Zahnbleaching wird häufig zur kosmetischen Zahnaufhellung eingesetzt und gilt als gut verträglich – bei sachgemäßer Durchführung. Beschwerden entstehen meist durch eine unsachgemäße Anwendung, fehlende Vorabklärung oder zu kurze Abstände zwischen den Behandlungen.
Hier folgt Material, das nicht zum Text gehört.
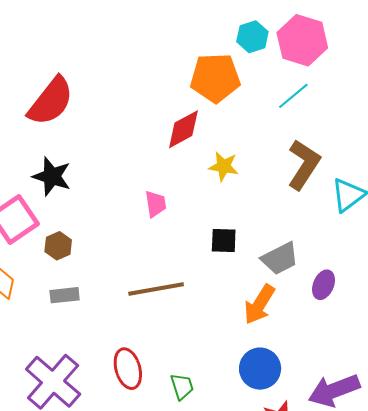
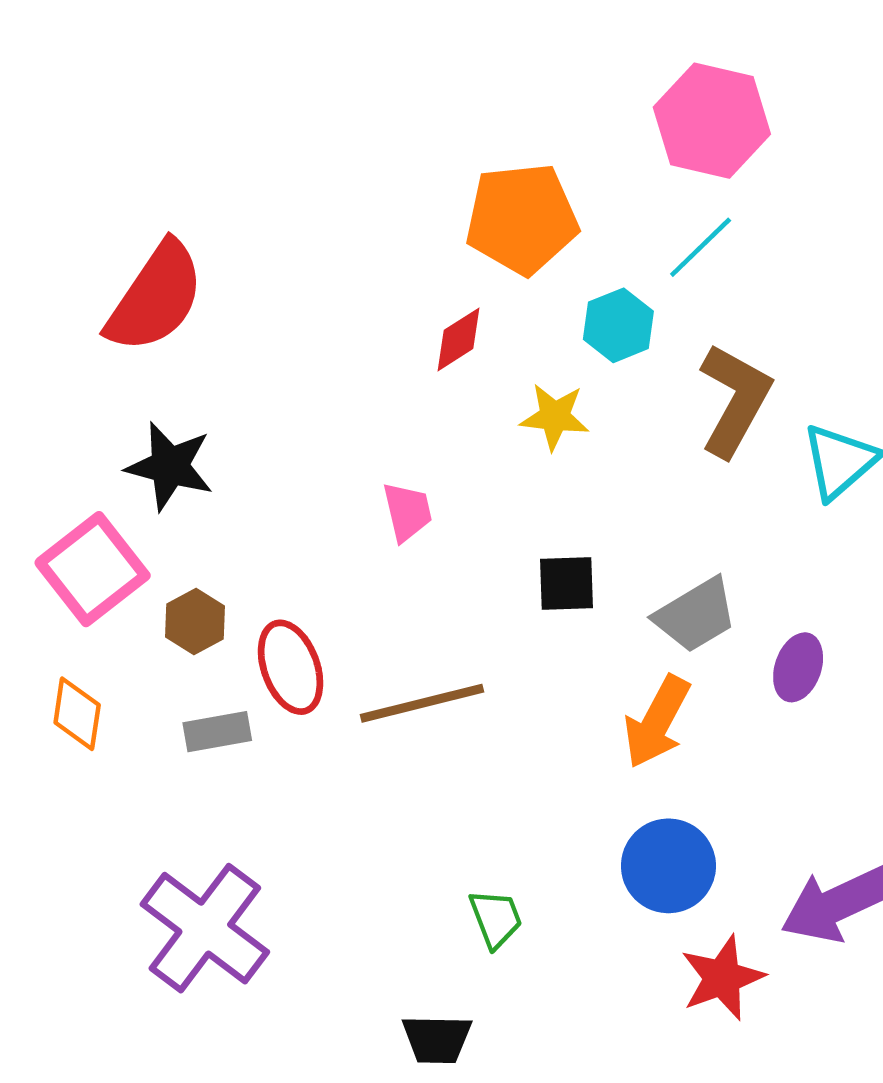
cyan hexagon: (252, 37) -> (618, 325), moved
red diamond: (183, 129) -> (459, 339), size x0.7
red ellipse: (128, 369) -> (291, 667), moved

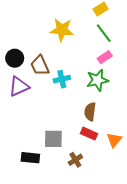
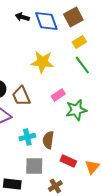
pink rectangle: (105, 57) -> (58, 95), moved
cyan cross: (62, 79) -> (27, 137), moved
brown semicircle: (90, 112) -> (48, 140), moved

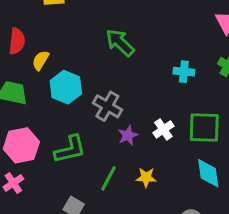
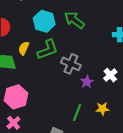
yellow semicircle: (41, 60) -> (24, 48), moved
cyan hexagon: (66, 87) -> (44, 21), moved
green L-shape: (70, 149) -> (48, 50), moved

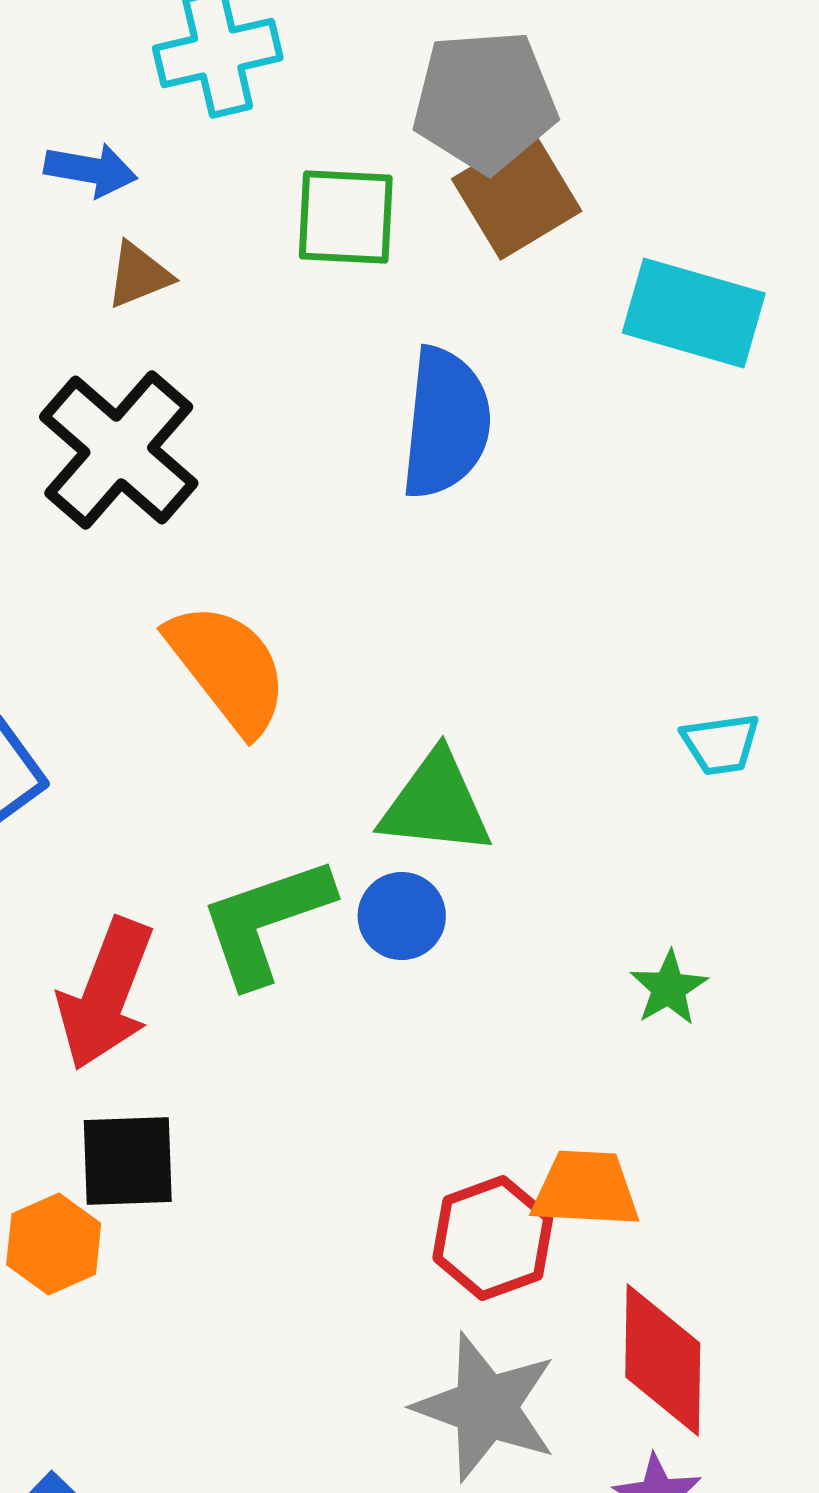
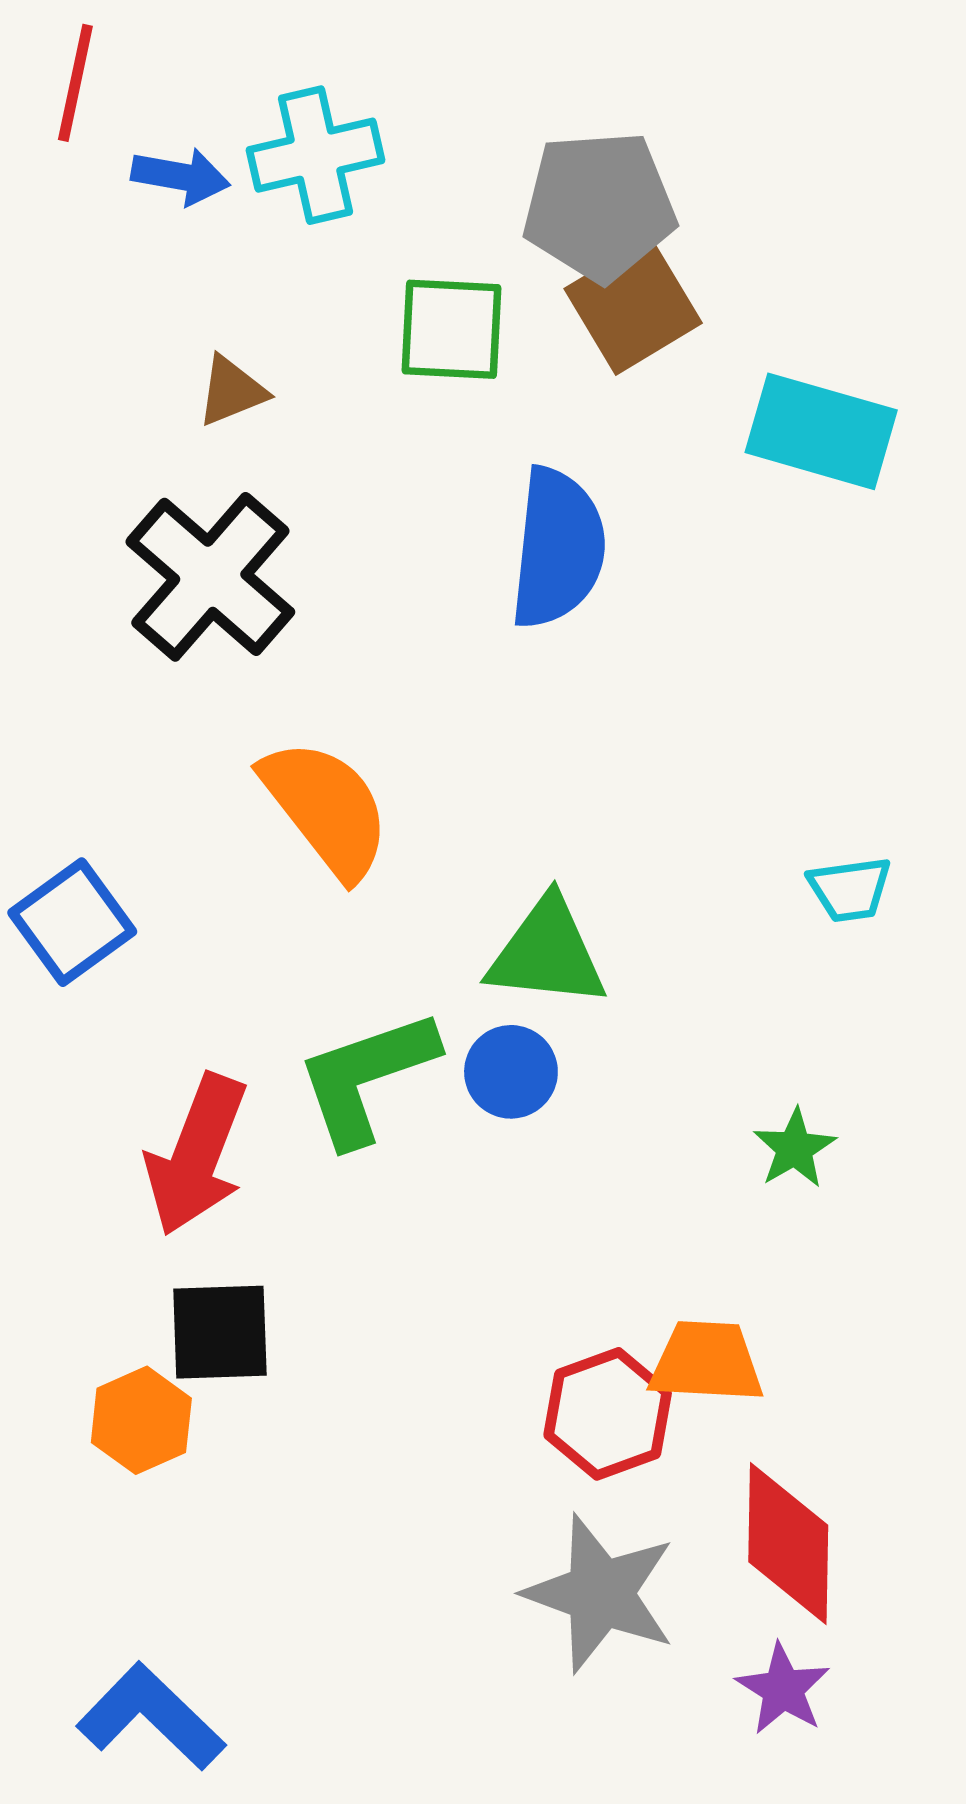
blue arrow: (91, 170) -> (181, 176), moved

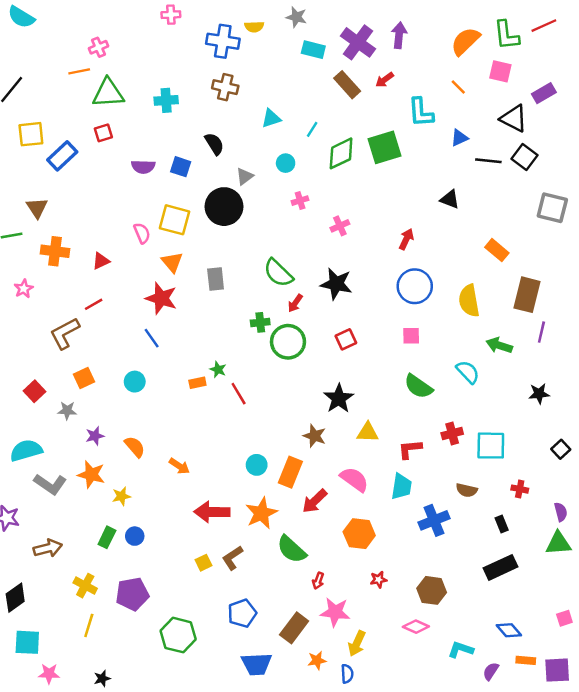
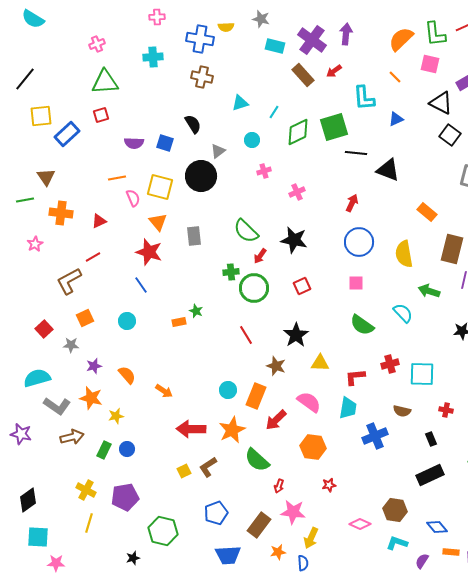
orange line: (79, 71) -> (117, 178), moved
cyan cross: (166, 100) -> (153, 57), moved
black line: (488, 161) -> (356, 153), moved
black triangle: (450, 199) -> (388, 170), size x1.4
red line: (239, 394) -> (246, 335), moved
brown arrow: (48, 548) -> (72, 437), moved
brown hexagon: (432, 590) -> (395, 510), moved
black star: (102, 679) -> (133, 558), moved

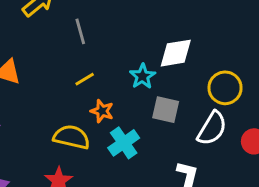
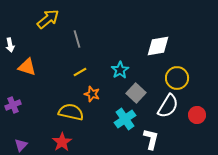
white diamond: (176, 53) -> (158, 46), moved
gray square: (166, 110) -> (136, 93), turned 30
cyan cross: (124, 143) -> (125, 119), moved

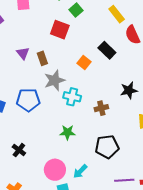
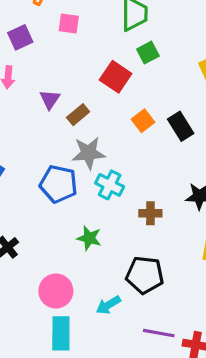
brown rectangle: (42, 58) -> (78, 115), turned 56
orange square: (84, 62) -> (143, 121), moved
blue pentagon: (28, 100) -> (58, 184), moved
cyan arrow: (80, 171) -> (108, 305), moved

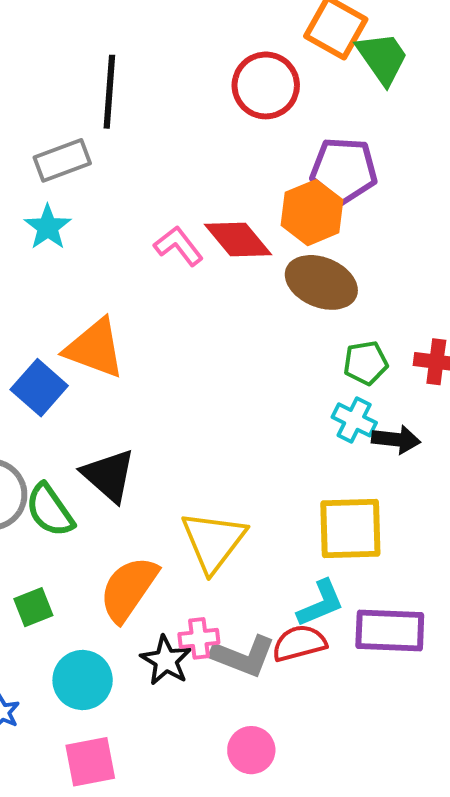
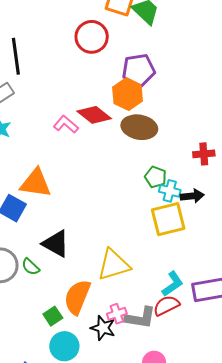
green pentagon: (366, 363) -> (156, 177), moved, turned -30
green semicircle: (50, 510) -> (31, 267), size x0.7
yellow square: (350, 529) -> (168, 219), moved
yellow triangle: (213, 541) -> (114, 265), turned 48
green square: (33, 607) -> (53, 316), moved

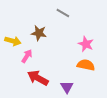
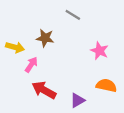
orange semicircle: (86, 65) -> (106, 85), moved
purple triangle: (67, 87) -> (77, 100), turned 32

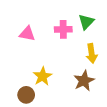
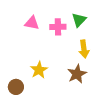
pink triangle: (27, 34) -> (32, 23), moved
brown circle: (26, 95) -> (16, 87), moved

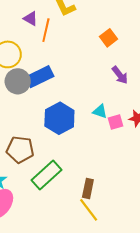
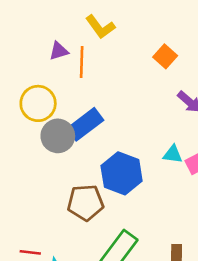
purple triangle: (31, 19) -> (59, 51), turned -35
brown pentagon: (20, 150) -> (85, 203), moved

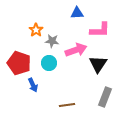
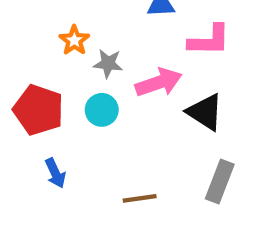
black triangle: (98, 64) -> (205, 112), turned -30
blue arrow: (33, 85) -> (55, 173), moved

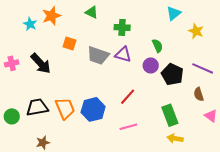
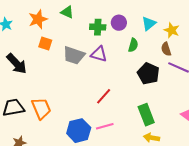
cyan triangle: (174, 13) -> (149, 24), moved
orange star: (51, 16) -> (38, 19), moved
green semicircle: (157, 46) -> (133, 45), turned 40
purple circle: (151, 66) -> (119, 23), moved
brown semicircle: (199, 94) -> (166, 49), moved
blue hexagon: (93, 109) -> (79, 131), moved

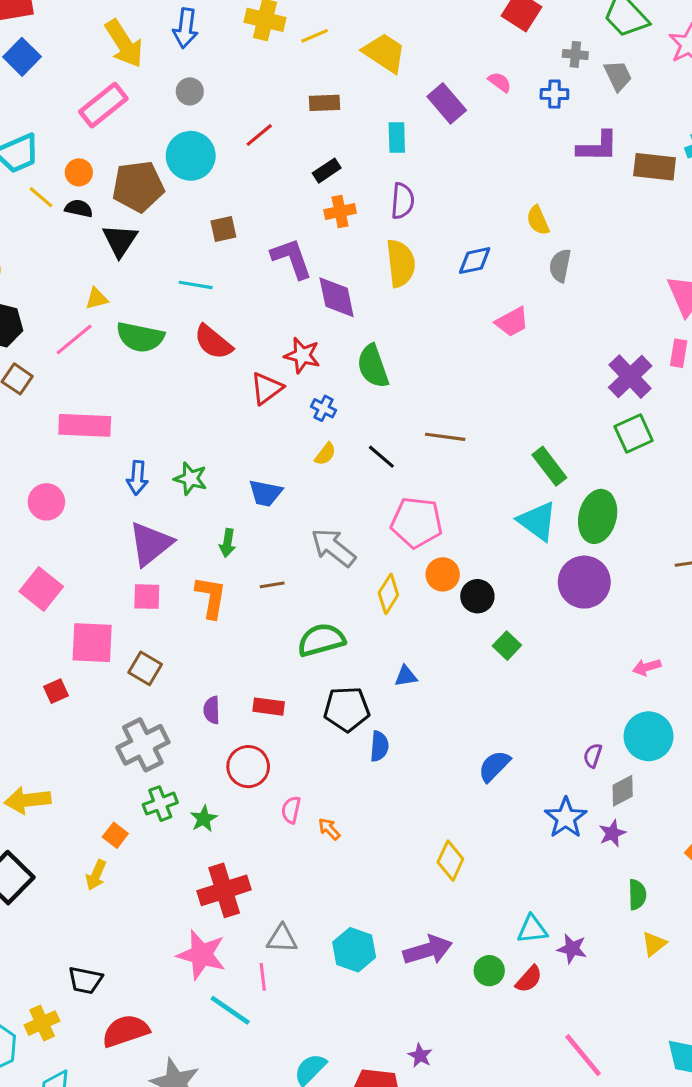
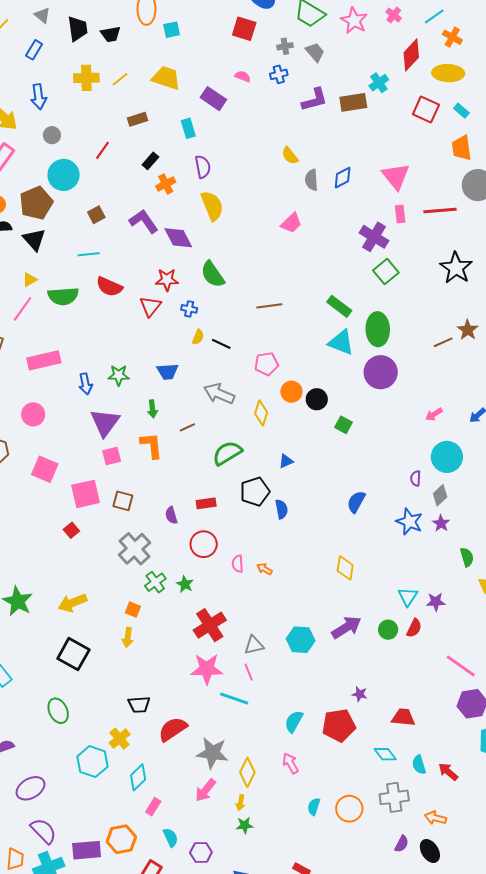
blue diamond: (475, 261) -> (343, 178), moved
black line: (381, 457) -> (221, 344), moved
pink pentagon: (417, 522) -> (266, 364), size x0.7
cyan triangle: (532, 929) -> (408, 597), turned -35

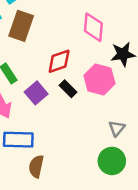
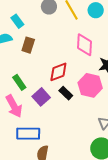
brown rectangle: (21, 26) -> (28, 45), size x0.7

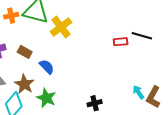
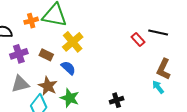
yellow cross: (61, 27) -> (73, 42), moved
red rectangle: (121, 42) -> (138, 39), turned 56
brown L-shape: (153, 97) -> (164, 69), moved

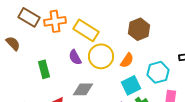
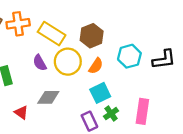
brown hexagon: (139, 29) -> (92, 36), moved
cyan hexagon: (158, 72) -> (129, 56), moved

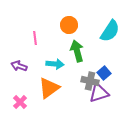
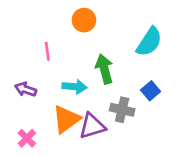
orange circle: (69, 25) -> (84, 20), moved
blue square: (104, 73) -> (151, 91), moved
purple triangle: (99, 93) -> (92, 126), moved

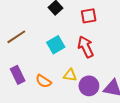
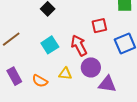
red square: (89, 16) -> (99, 26), moved
purple circle: (89, 86) -> (91, 67), moved

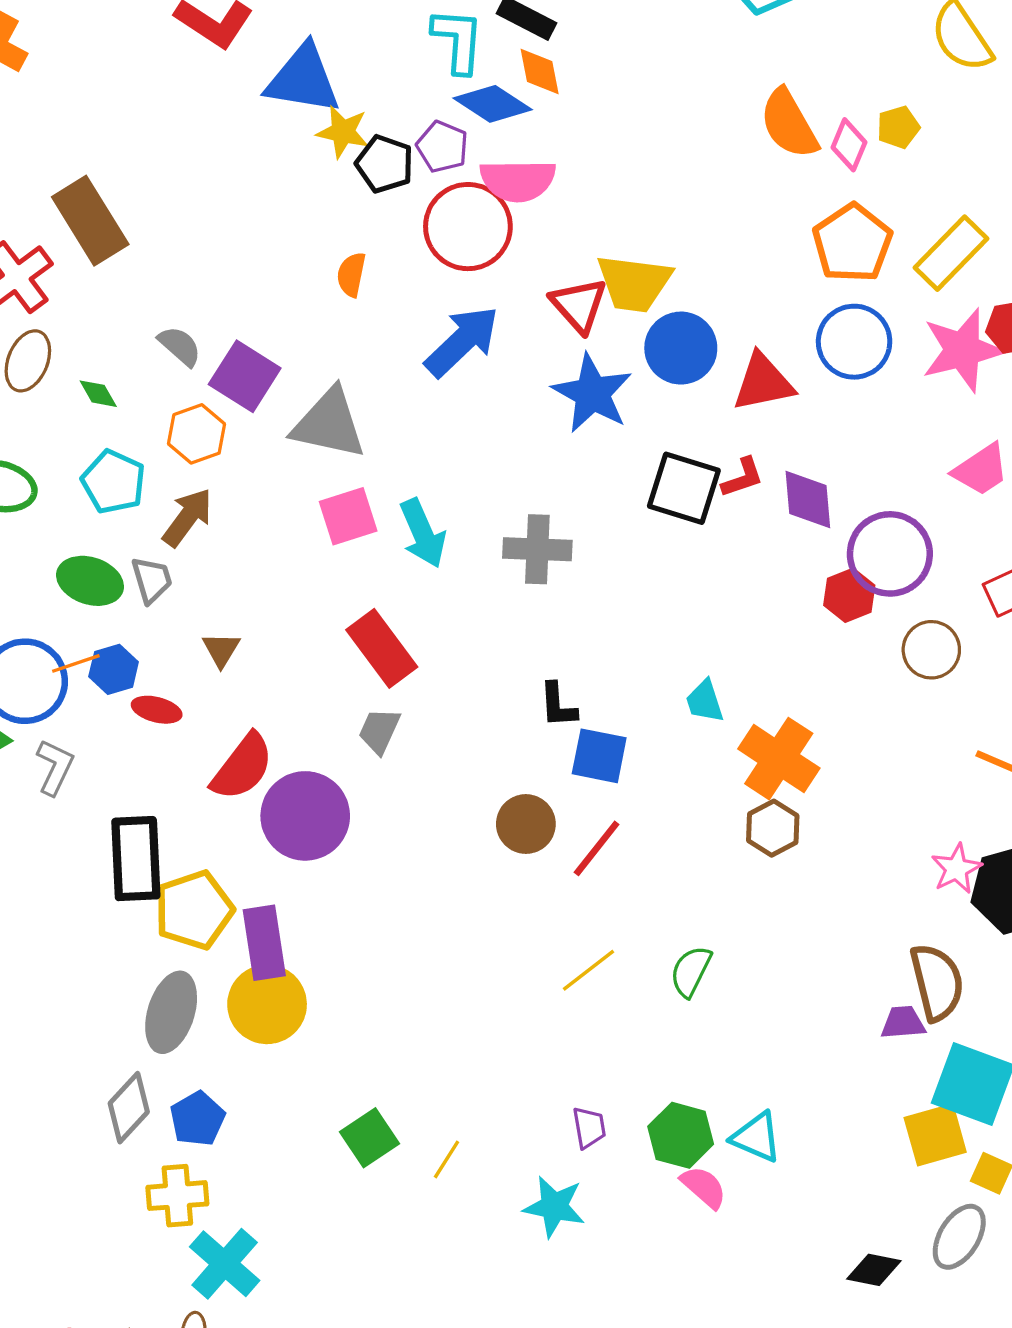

Wer die eigene Zahnsituation realistisch einschätzt und auf eine kontrollierte Durchführung achtet, kann die Bleaching-Behandlung als Ergänzung der eigenen Zahnhygiene betrachten. Eine fundierte Beratung und ein bewusster Umgang mit der Behandlung tragen dazu bei, die Zahngesundheit zu erhalten und ein natürlich wirkendes Ergebnis zu erzielen. Es ist also weder grundsätzlich problematisch noch eine rein oberflächliche Maßnahme. Stattdessen ist Bleaching vielmehr eine individuelle Entscheidung, die gut vorbereitet sein sollte.